Please do not think I am spiraling out of control. I lost half of my heart two months ago. I lost someone who was way too young by most people’s standards to die. In an instant, all of my dreams and plans for my future got changed. I lost the life I knew and the life I was looking forward to. In an instant, I watched my beautiful daughter lose her first love. In an instant, her life was forever changed to have to continue growing up without her daddy there to even see her become a teenager let alone all the other milestones in her young life. The man who cherished the ground she and I walked on as well as the air we breathed was gone — in an instant. So am I out of control?

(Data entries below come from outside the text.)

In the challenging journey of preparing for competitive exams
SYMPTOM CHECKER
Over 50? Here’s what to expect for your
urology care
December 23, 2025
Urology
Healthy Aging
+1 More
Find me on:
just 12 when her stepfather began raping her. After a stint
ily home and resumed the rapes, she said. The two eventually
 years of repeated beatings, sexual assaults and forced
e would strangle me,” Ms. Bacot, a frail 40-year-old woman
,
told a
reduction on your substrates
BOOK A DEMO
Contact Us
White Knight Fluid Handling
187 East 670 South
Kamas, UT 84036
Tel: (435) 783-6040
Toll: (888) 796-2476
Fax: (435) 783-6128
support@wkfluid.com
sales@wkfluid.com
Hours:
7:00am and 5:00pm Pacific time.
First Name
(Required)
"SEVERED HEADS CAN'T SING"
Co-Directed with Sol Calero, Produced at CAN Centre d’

No. No, I’m not. I am grieving, and for the first time in my entire life, I am allowing myself to walk right through the middle of the fire and facing the pain rather than trying to get around it, get over it or get under it. I know it will continue to be there no matter how much I try to hide or avoid it. That is why I am just living it. However, know that if you do come around, I’m okay. Don’t avoid talking about Mike or asking how I’m doing for fear that it will upset me. All I need is a good ear and a box of Kleenex if you come around — oh, and margaritas seem to work really good too! ♥ ♥ Love you all ♥ ♥

The parts that resonate most with me, I’ve bolded.  Especially the first paragraph. I give really good face.  I am learning oh so well how to stuff it, and cry in private.   The panicky, twisty, sick to my stomach feeling… that overwhelms me.
He’s NEVER. COMING. BACK.
And that is wrong on so many levels.
10 friggen weeks.  And now that the numbness is wearing off – it hurts more today than it did when he first died.  If I keep saying it over and over… will I eventually believe that he’s gone?  That he died and left me behind?  That I am really truly a widow?
My counsellor says I will.  I just know that as soon as I think about it… the panicky twisty, sick to my stomach feeling overwhelms me to degrees I can’t handle.